> Exercise instructions
Express the material from its first line up to and including the line containing "locality: Along the road to la Hondura" as a two-column CSV with the headers field and value. Give one row per line, and put each entry in its own quoted field with any line breaks replaced by spaces.

> Given entries
_ _ _ _
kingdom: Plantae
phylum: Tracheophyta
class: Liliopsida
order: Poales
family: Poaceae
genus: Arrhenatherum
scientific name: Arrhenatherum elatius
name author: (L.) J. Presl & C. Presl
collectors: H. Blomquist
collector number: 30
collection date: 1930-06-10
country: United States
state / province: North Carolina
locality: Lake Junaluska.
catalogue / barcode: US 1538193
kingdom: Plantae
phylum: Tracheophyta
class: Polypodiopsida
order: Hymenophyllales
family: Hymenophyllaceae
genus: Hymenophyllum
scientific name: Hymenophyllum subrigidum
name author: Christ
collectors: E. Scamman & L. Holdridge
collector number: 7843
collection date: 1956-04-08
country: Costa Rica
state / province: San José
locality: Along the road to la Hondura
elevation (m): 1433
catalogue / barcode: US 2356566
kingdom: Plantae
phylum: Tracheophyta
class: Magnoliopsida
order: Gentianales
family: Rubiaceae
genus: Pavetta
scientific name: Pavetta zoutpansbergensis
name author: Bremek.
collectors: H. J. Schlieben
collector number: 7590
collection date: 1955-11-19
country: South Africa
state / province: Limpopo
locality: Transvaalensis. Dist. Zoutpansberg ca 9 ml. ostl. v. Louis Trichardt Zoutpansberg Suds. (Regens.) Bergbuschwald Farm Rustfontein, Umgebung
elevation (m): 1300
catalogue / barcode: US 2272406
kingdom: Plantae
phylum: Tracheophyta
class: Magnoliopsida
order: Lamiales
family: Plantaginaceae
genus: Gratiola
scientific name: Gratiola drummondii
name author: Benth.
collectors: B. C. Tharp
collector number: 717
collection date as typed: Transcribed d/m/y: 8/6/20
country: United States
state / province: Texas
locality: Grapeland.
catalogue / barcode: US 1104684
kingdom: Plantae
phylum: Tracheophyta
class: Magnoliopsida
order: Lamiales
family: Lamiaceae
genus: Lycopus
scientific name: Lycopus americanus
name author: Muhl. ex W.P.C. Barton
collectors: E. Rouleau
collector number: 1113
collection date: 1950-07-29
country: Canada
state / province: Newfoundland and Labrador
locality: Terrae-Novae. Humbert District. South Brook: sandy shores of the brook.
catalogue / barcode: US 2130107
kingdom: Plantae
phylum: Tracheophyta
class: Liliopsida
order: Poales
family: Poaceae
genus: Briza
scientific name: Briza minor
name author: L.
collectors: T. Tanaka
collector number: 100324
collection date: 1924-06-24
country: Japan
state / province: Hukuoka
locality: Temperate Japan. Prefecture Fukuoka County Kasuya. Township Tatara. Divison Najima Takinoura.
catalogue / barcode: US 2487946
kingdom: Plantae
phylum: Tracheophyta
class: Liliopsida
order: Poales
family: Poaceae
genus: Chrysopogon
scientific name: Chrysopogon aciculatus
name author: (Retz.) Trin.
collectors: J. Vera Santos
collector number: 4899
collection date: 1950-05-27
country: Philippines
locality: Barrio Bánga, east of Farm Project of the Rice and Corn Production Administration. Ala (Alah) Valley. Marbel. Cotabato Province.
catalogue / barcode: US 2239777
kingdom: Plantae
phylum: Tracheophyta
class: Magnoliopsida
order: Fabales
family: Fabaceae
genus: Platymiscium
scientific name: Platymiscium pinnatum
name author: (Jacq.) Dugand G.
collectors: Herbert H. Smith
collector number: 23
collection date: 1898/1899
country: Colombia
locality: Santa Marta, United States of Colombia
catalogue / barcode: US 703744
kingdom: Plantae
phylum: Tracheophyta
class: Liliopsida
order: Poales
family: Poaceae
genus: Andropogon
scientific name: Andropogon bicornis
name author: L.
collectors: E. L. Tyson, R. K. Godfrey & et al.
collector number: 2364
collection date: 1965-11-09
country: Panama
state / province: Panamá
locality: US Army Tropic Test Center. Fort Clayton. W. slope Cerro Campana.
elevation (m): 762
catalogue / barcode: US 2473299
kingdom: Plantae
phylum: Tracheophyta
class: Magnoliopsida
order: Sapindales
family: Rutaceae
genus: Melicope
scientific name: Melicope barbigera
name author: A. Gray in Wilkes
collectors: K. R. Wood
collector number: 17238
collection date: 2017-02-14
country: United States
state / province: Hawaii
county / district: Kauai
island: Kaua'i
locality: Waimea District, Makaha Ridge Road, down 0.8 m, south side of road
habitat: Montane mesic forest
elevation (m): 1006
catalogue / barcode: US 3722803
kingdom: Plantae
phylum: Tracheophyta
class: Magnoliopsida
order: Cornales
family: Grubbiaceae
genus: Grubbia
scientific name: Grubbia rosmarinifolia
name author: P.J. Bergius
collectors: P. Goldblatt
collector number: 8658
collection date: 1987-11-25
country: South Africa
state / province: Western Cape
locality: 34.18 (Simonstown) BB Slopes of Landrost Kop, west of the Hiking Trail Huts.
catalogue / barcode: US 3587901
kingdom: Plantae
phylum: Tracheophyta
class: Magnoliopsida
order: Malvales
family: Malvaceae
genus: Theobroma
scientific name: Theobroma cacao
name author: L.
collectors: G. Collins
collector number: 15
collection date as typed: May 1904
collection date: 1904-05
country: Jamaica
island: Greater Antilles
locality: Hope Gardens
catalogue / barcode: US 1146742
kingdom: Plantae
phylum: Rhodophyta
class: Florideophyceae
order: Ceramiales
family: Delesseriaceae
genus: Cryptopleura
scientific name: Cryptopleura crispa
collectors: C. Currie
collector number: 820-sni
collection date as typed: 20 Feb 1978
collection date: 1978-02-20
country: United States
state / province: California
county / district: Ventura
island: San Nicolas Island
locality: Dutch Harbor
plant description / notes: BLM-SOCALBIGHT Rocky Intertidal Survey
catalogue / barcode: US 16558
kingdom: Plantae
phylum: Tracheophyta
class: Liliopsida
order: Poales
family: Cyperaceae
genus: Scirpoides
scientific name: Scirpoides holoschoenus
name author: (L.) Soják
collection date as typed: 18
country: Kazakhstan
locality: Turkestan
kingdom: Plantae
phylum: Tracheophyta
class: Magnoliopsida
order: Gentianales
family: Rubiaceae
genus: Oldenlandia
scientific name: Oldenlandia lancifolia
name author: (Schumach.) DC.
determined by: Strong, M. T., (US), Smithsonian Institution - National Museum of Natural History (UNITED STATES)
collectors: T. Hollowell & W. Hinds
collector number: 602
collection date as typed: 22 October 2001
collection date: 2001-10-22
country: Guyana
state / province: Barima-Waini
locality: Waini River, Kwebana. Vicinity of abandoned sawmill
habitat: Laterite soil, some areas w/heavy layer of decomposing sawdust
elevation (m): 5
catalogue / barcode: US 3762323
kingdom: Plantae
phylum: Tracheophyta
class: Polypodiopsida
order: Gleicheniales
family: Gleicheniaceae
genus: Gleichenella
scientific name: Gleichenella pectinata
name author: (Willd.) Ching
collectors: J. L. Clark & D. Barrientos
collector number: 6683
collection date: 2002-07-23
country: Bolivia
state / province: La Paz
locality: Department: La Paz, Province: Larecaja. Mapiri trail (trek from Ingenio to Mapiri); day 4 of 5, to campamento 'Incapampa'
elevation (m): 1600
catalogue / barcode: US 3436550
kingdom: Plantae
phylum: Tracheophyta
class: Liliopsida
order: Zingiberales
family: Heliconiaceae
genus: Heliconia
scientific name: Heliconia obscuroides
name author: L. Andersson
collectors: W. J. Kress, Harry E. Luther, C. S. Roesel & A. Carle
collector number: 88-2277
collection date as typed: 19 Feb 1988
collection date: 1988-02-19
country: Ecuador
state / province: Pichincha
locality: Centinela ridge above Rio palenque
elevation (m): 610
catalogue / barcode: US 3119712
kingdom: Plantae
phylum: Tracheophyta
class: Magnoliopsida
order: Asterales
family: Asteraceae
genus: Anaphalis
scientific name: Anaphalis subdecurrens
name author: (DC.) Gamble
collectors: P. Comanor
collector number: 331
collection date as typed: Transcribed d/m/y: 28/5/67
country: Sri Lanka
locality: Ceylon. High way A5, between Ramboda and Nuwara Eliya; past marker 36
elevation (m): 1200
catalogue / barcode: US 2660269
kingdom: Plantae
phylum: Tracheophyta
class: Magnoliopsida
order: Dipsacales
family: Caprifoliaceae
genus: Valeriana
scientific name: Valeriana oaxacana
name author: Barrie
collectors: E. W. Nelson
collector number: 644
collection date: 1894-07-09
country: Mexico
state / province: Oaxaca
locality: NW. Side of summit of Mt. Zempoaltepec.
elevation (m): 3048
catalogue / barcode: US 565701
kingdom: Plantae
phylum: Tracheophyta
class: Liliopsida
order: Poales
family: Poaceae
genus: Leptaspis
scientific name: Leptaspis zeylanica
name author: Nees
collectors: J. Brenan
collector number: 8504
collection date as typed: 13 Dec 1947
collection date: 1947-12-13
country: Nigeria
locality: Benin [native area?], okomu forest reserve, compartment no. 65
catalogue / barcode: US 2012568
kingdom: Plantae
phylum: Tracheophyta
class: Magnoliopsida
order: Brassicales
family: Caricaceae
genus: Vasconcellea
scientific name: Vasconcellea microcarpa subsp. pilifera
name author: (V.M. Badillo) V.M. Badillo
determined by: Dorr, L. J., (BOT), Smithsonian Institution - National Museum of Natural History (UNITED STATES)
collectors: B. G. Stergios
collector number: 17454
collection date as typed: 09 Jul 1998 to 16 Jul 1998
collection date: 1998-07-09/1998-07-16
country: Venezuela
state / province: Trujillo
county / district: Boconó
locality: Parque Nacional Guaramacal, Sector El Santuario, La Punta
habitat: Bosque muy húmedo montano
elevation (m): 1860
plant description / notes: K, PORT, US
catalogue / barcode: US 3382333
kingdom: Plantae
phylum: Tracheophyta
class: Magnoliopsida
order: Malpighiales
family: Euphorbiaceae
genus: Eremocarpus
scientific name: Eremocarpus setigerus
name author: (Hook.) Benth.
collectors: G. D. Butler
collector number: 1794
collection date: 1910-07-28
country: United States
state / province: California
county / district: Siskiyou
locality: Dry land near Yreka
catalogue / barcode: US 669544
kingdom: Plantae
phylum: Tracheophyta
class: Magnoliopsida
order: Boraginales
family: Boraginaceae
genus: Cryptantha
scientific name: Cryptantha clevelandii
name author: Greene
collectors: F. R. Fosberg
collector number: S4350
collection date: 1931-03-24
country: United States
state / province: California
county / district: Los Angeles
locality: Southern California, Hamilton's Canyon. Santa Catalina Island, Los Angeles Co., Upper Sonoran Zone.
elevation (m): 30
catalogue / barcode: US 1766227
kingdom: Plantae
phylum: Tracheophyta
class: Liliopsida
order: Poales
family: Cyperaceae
_ _ _ _
> Response for this exercise
field,value
"kingdom:","Plantae"
"phylum:","Tracheophyta"
"class:","Liliopsida"
"order:","Poales"
"family:","Poaceae"
"genus:","Arrhenatherum"
"scientific name:","Arrhenatherum elatius"
"name author:","(L.) J. Presl & C. Presl"
"collectors:","H. Blomquist"
"collector number:","30"
"collection date:","1930-06-10"
"country:","United States"
"state / province:","North Carolina"
"locality:","Lake Junaluska."
"catalogue / barcode:","US 1538193"
"kingdom:","Plantae"
"phylum:","Tracheophyta"
"class:","Polypodiopsida"
"order:","Hymenophyllales"
"family:","Hymenophyllaceae"
"genus:","Hymenophyllum"
"scientific name:","Hymenophyllum subrigidum"
"name author:","Christ"
"collectors:","E. Scamman & L. Holdridge"
"collector number:","7843"
"collection date:","1956-04-08"
"country:","Costa Rica"
"state / province:","San José"
"locality:","Along the road to la Hondura"